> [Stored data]

* * *

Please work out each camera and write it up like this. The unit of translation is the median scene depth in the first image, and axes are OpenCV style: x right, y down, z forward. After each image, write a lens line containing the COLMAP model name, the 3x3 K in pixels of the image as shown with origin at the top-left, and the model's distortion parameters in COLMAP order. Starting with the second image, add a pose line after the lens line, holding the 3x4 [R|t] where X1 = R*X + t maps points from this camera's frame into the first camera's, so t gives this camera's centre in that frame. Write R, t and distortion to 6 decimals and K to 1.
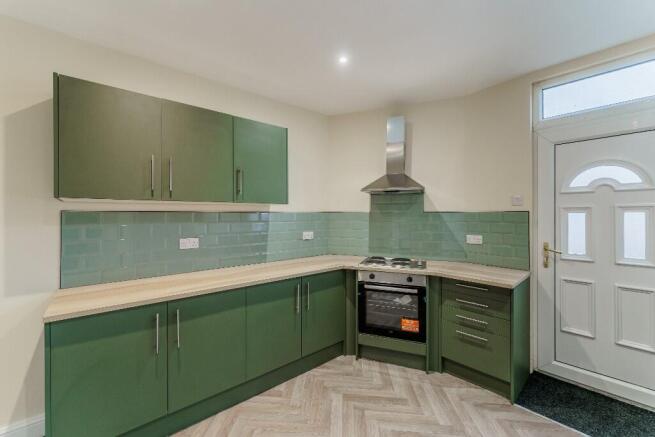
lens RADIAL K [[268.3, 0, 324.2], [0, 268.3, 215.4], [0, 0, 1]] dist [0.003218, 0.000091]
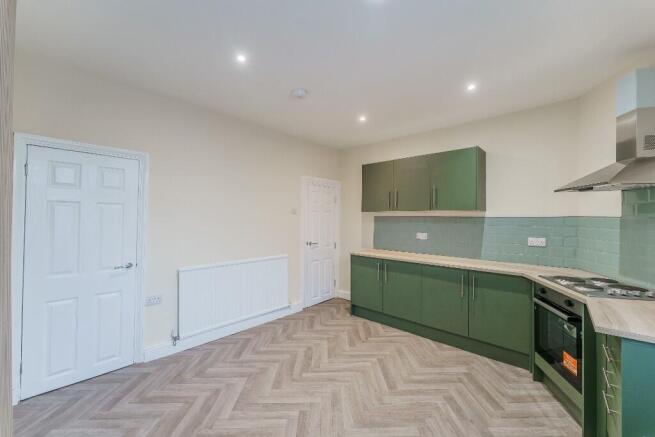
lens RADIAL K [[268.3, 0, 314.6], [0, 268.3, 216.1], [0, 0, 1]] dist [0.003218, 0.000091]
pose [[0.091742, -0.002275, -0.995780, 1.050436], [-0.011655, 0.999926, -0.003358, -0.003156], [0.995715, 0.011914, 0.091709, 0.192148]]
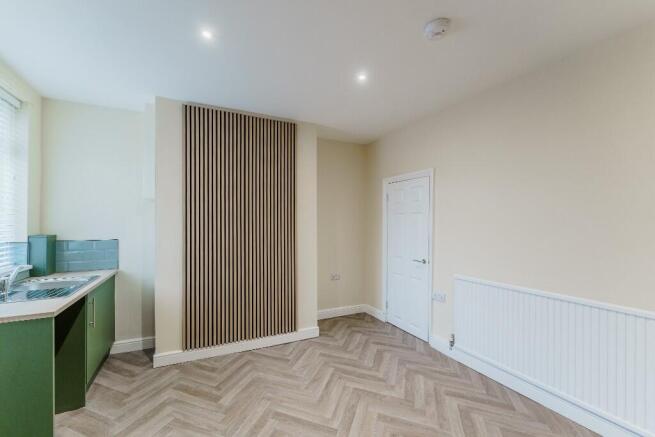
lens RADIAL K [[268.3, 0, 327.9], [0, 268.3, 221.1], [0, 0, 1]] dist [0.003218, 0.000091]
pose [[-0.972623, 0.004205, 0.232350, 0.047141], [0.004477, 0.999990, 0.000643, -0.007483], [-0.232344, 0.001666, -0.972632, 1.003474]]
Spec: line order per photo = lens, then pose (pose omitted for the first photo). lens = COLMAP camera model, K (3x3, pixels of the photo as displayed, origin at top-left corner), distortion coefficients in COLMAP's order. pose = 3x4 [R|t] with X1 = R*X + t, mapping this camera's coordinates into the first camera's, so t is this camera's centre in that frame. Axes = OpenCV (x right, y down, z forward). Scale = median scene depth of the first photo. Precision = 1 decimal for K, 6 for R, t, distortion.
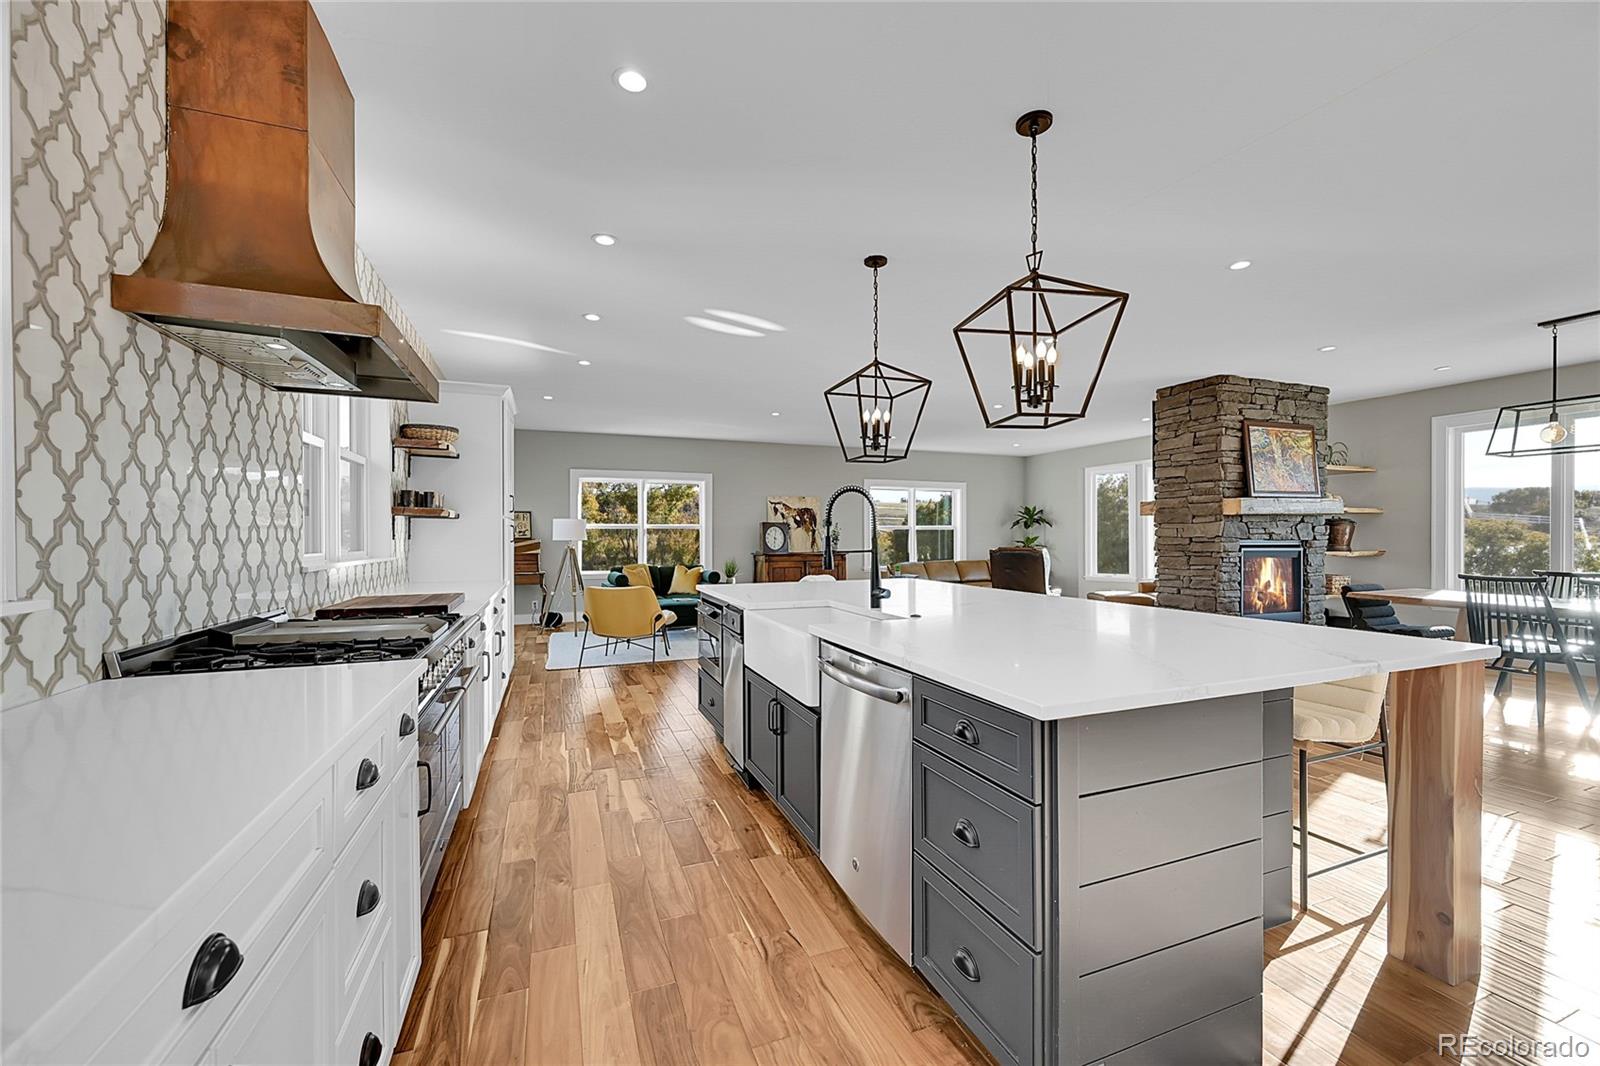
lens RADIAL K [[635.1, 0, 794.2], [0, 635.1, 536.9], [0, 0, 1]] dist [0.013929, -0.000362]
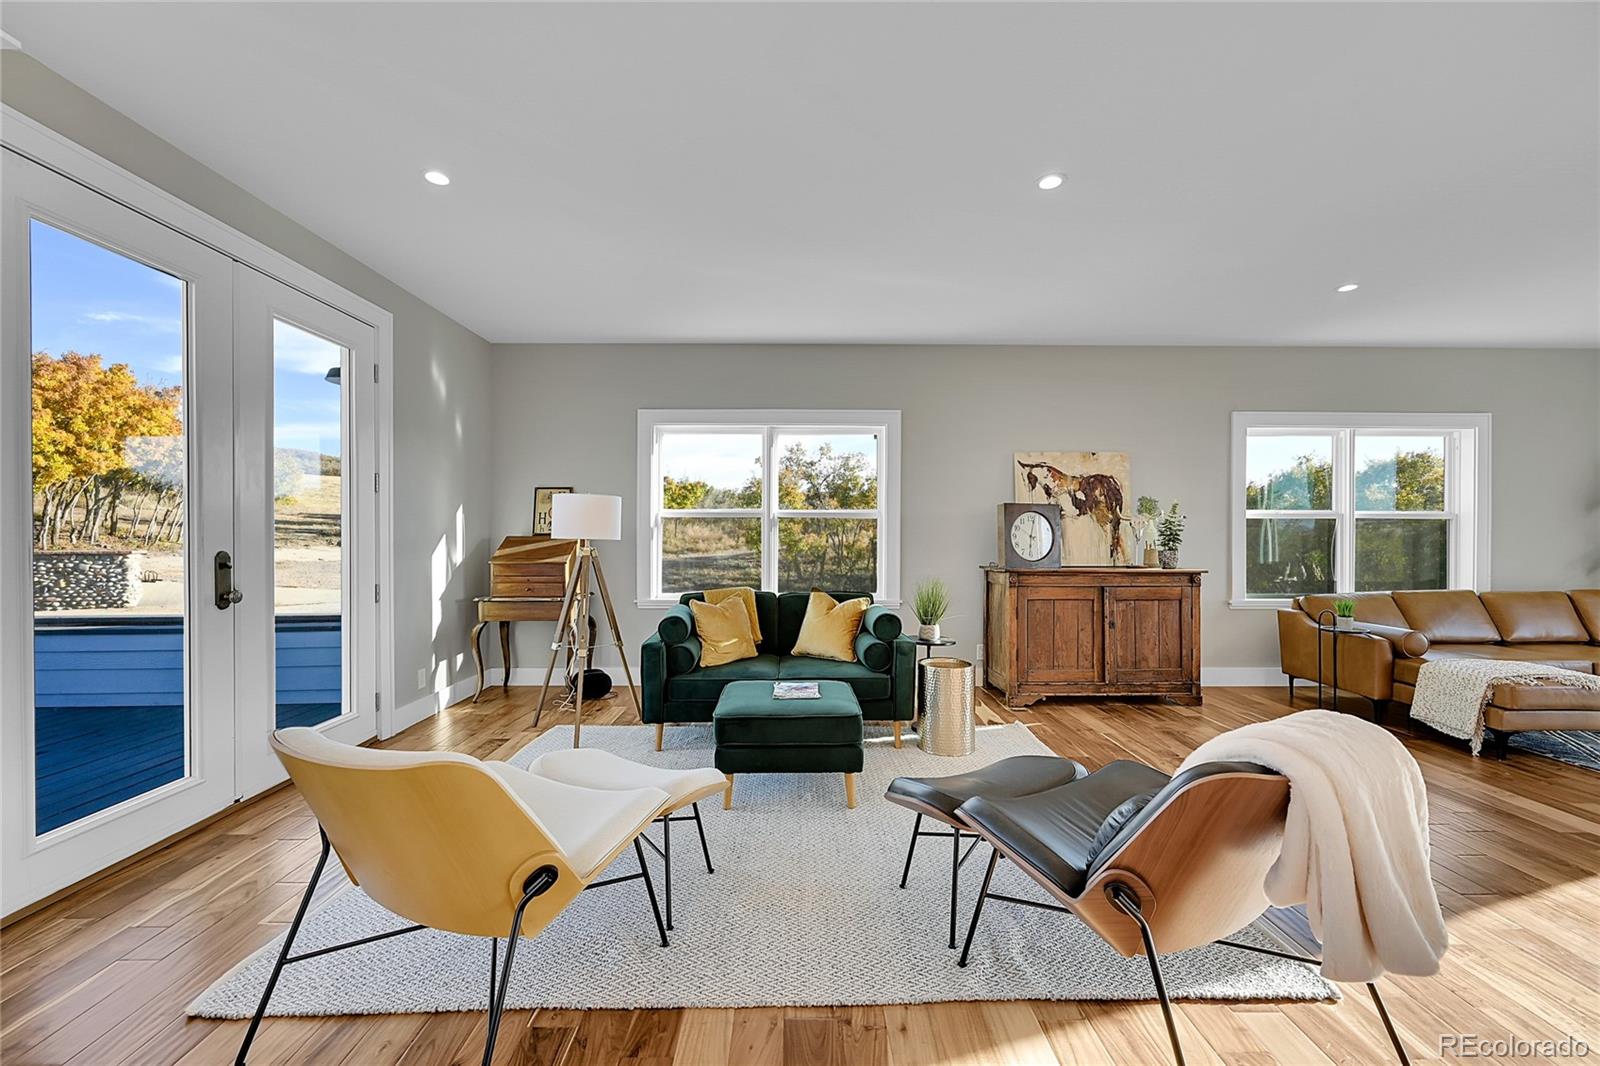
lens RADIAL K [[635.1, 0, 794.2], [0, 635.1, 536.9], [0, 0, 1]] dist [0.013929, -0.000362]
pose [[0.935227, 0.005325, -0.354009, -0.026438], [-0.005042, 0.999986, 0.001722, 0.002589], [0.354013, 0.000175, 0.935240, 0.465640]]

* * *

> [ACTIVITY] The result should be all the records, retyped exactly, with no pictures among them.

> [EXERCISE RESPONSE]
Please work out each camera and write it up like this. The unit of translation is the median scene depth in the first image, and axes are OpenCV style: x right, y down, z forward. After each image, write a lens line containing the COLMAP model name, the 3x3 K in pixels of the image as shown with origin at the top-left, and the model's distortion parameters in COLMAP order. Starting with the second image, add a pose line after the lens line, holding the 3x4 [R|t] where X1 = R*X + t maps points from this camera's frame into the first camera's, so t gives this camera's centre in that frame. Write R, t and distortion to 6 decimals and K to 1.
lens RADIAL K [[268.3, 0, 324.2], [0, 268.3, 215.4], [0, 0, 1]] dist [0.003218, 0.000091]
lens RADIAL K [[268.3, 0, 314.6], [0, 268.3, 216.1], [0, 0, 1]] dist [0.003218, 0.000091]
pose [[0.091742, -0.002275, -0.995780, 1.050436], [-0.011655, 0.999926, -0.003358, -0.003156], [0.995715, 0.011914, 0.091709, 0.192148]]
lens RADIAL K [[268.3, 0, 327.9], [0, 268.3, 221.1], [0, 0, 1]] dist [0.003218, 0.000091]
pose [[-0.972623, 0.004205, 0.232350, 0.047141], [0.004477, 0.999990, 0.000643, -0.007483], [-0.232344, 0.001666, -0.972632, 1.003474]]
Spec: line order per photo = lens, then pose (pose omitted for the first photo). lens = COLMAP camera model, K (3x3, pixels of the photo as displayed, origin at top-left corner), distortion coefficients in COLMAP's order. pose = 3x4 [R|t] with X1 = R*X + t, mapping this camera's coordinates into the first camera's, so t is this camera's centre in that frame. Axes = OpenCV (x right, y down, z forward). Scale = median scene depth of the first photo. Precision = 1 decimal for K, 6 for R, t, distortion.
lens RADIAL K [[635.1, 0, 794.2], [0, 635.1, 536.9], [0, 0, 1]] dist [0.013929, -0.000362]
lens RADIAL K [[635.1, 0, 794.2], [0, 635.1, 536.9], [0, 0, 1]] dist [0.013929, -0.000362]
pose [[0.935227, 0.005325, -0.354009, -0.026438], [-0.005042, 0.999986, 0.001722, 0.002589], [0.354013, 0.000175, 0.935240, 0.465640]]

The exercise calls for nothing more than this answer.